Recycled or up cycled materials don't always equate to high-quality materials. However, in the case of the Dutchy, this couldn't be further from the truth. The thick and burly billboard material used on the outer material of this pannier is quite stout. Made to withstand UV exposure and all types of weather, we found that these materials were a great reinforcement for townie panniers that may experience abrasion from rough surfaces.
Beyond the durability of the external fabric, we were pleased to see high-quality webbing and plastics used for the straps and securements of this pannier. Furthermore, there was an additional piece of fabric that covered the back ends of hardware that could have potentially rubbed against the contents of the pannier. However, the internal nylon fabric seemed to be a bit thin, which may cause concern for longevity. But as long as no sharp items are stored in this pannier, we suspect there would be no issues.
We might argue that a townie pannier does need not be as weatherproof as a touring pannier. But we still wanted to hold all tested models to the same standard. In our testing, we found the Green Guru Dutchy to be the most weatherproof of the townie panniers. The billboard material exterior was able to shrug off water with ease, letting virtually no moisture in from the top and front of the pannier. The nylon sides were less resilient to water and mud but were able to keep the contents dry during our overnight rain test.

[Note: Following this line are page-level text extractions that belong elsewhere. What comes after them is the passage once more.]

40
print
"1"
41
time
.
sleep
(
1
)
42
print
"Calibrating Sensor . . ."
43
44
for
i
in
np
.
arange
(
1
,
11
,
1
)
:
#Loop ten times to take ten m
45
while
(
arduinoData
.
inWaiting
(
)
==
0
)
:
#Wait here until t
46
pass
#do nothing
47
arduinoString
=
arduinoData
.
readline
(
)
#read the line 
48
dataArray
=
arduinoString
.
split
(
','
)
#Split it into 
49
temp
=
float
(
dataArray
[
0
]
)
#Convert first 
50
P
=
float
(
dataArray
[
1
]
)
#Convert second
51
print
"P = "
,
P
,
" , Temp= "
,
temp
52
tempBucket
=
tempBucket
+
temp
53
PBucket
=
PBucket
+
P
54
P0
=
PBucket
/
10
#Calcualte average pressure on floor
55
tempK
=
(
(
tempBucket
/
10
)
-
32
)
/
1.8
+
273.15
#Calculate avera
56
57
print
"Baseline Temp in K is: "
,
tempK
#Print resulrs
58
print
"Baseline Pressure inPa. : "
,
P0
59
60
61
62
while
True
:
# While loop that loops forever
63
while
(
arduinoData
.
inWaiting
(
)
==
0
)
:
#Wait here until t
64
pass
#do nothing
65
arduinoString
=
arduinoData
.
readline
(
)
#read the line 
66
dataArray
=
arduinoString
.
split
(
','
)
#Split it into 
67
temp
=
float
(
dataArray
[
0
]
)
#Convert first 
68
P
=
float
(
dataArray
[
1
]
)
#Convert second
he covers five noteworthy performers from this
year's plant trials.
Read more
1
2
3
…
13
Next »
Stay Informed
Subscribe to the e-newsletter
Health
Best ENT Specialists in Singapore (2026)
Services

Despite having an incomplete closure, the Dutchy is equipped with gussets that cover the openings at the top of the bag. Because of this feature, rain and road spray weren't able to enter the bag if they were employed correctly. However, these gussets still didn't protect the contents after a dunk in the river. For that reason, we cannot award this pannier the waterproof seal of approval, though we consider it protective enough for urban riding in wet conditions.
Ease of Use
The Green Guru Dutchy was one of the most user-friendly bags in this lineup. Requiring no tools or assembly, this model was ready for use out of the box and was very easy to mount and dismount from the rack. The adjustable shoulder strap made off-the-bike use a breeze, but we wish that it had the ability to detach from the pannier when not in use.
Although the Dutchy had minimal reflective material sewn into its sides, we were satisfied with the other additional features it had to offer. On either side of the pannier, there are webbing loops for you to attach bike lights for extra visibility. And the plastic insert at the bottom of the bag had a handle to remove it for use as a cutting board—making this an ideal option for picnic biking.

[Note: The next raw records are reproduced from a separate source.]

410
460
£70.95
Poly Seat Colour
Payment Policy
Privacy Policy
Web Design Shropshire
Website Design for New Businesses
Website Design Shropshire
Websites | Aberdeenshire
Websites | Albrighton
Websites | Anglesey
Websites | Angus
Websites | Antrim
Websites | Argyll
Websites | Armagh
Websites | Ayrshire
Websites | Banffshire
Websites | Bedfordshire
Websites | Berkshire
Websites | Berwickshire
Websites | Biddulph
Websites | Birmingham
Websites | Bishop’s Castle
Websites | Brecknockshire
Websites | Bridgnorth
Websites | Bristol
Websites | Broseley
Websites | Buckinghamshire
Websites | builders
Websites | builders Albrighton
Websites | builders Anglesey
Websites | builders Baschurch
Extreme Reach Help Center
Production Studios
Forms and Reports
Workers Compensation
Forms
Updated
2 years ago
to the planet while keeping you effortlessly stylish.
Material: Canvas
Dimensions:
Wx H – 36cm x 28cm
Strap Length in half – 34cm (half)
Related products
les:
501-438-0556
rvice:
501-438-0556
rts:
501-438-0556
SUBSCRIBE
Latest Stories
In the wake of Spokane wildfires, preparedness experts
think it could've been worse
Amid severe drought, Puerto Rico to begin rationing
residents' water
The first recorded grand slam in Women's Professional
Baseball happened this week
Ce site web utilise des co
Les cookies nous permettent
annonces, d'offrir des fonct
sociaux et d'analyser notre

There's a reason we chose this as our Top Pick for Townie Riding: this pannier is a superb choice for getting groceries, taking picnics, or jetting around town to run errands. Its boxy dimensions are great for hauling larger loads, but it doesn't have the packability or waterproofing we'd look for in a dedicated commuting or touring pannier.

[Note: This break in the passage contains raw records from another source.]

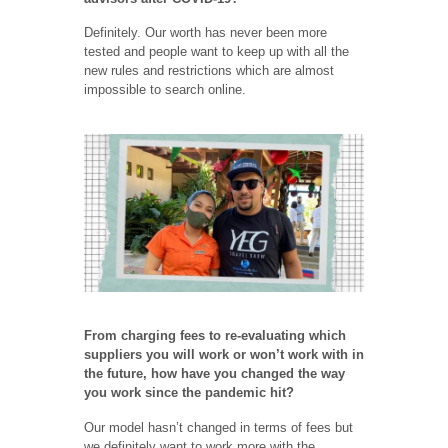
Definitely. Our worth has never been more
tested and people want to keep up with all the
new rules and restrictions which are almost
impossible to search online.
From charging fees to re-evaluating which
suppliers you will work or won’t work with in
the future, how have you changed the way
you work since the pandemic hit?
Our model hasn’t changed in terms of fees but
we definitely want to work more with the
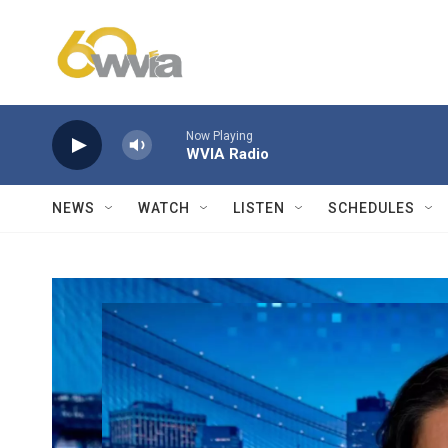
Skip to main content
Now Playing
WVIA Radio
NEWS
WATCH
LISTEN
SCHEDULES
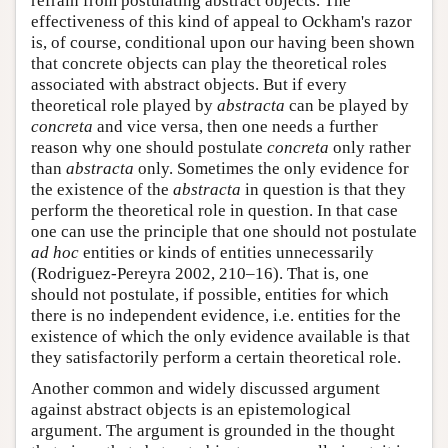
refrain from postulating abstract objects. The
effectiveness of this kind of appeal to Ockham's razor
is, of course, conditional upon our having been shown
that concrete objects can play the theoretical roles
associated with abstract objects. But if every
theoretical role played by
abstracta
can be played by
concreta
and vice versa, then one needs a further
reason why one should postulate
concreta
only rather
than
abstracta
only. Sometimes the only evidence for
the existence of the
abstracta
in question is that they
perform the theoretical role in question. In that case
one can use the principle that one should not postulate
ad hoc
entities or kinds of entities unnecessarily
(Rodriguez-Pereyra 2002, 210–16). That is, one
should not postulate, if possible, entities for which
there is no independent evidence, i.e. entities for the
existence of which the only evidence available is that
they satisfactorily perform a certain theoretical role.
Another common and widely discussed argument
against abstract objects is an epistemological
argument. The argument is grounded in the thought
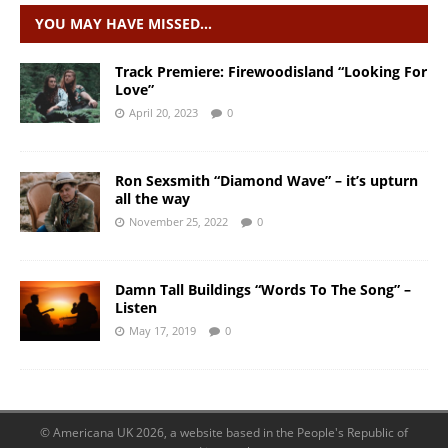
YOU MAY HAVE MISSED…
Track Premiere: Firewoodisland “Looking For
Love”
April 20, 2023
0
Ron Sexsmith “Diamond Wave” – it’s upturn
all the way
November 25, 2022
0
Damn Tall Buildings “Words To The Song” –
Listen
May 17, 2019
0
© Americana UK 2026, a website based in the People's Republic of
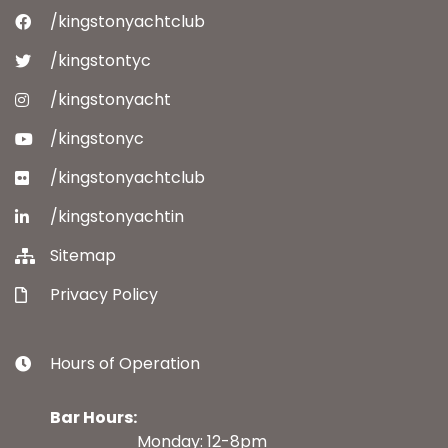
/kingstonyachtclub
/kingstontyc
/kingstonyacht
/kingstonyc
/kingstonyachtclub
/kingstonyachtin
Sitemap
Privacy Policy
Hours of Operation
Bar Hours:
Monday: 12-8pm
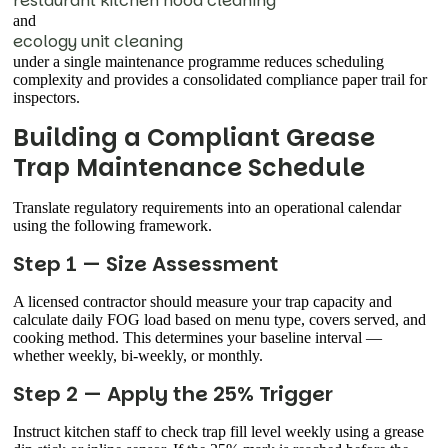
restaurant kitchen hood cleaning
and
ecology unit cleaning
under a single maintenance programme reduces scheduling
complexity and provides a consolidated compliance paper trail for
inspectors.
Building a Compliant Grease
Trap Maintenance Schedule
Translate regulatory requirements into an operational calendar
using the following framework.
Step 1 — Size Assessment
A licensed contractor should measure your trap capacity and
calculate daily FOG load based on menu type, covers served, and
cooking method. This determines your baseline interval —
whether weekly, bi-weekly, or monthly.
Step 2 — Apply the 25% Trigger
Instruct kitchen staff to check trap fill level weekly using a grease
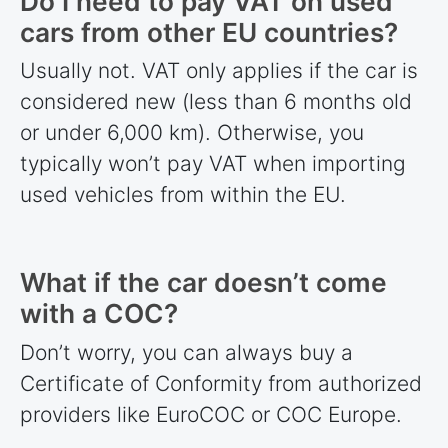
Do I need to pay VAT on used
cars from other EU
countries
?
Usually not. VAT only applies if the car is
considered new (less than 6 months old
or under 6,000 km). Otherwise, you
typically won’t pay VAT when importing
used vehicles from within the EU.
What if the car doesn’t come
with a COC?
Don’t worry, you can always buy a
Certificate of Conformity from authorized
providers like EuroCOC or COC Europe.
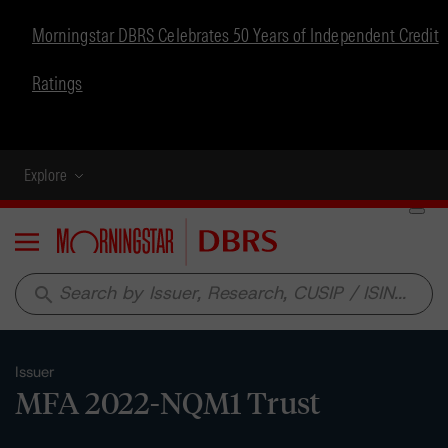
Morningstar DBRS Celebrates 50 Years of Independent Credit
Ratings
Explore
Menu
search
Issuer
MFA 2022-NQM1 Trust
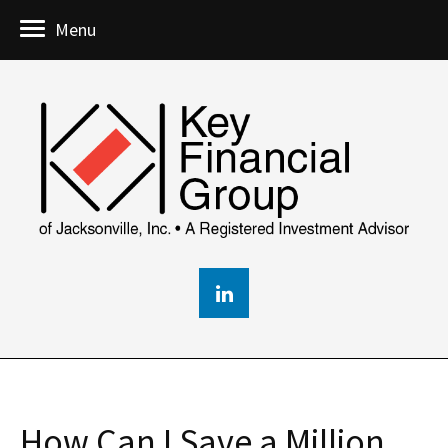
Menu
How Can I Save a Million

Priced at $70, this pannier offers a marginal value. It is the most expensive townie pannier in the lineup, but it also the highest-scoring townie pannier. But, if you aren't in need of a bag that can hold bulky grocery items, you could get a better deal with a different pannier.
Overall, we were satisfied with this pannier. It was perfect for hauling boxy grocery items or carrying oddball assortments of stuff you would expect to bring on a picnic or a day at the watering hole. Because it performed so well in this niche, we were confident to choose it as our Top Pick for Townie Riding. We would recommend this pannier to the environmentally-conscious cyclist who needs a bag and wants to hit the farmers market.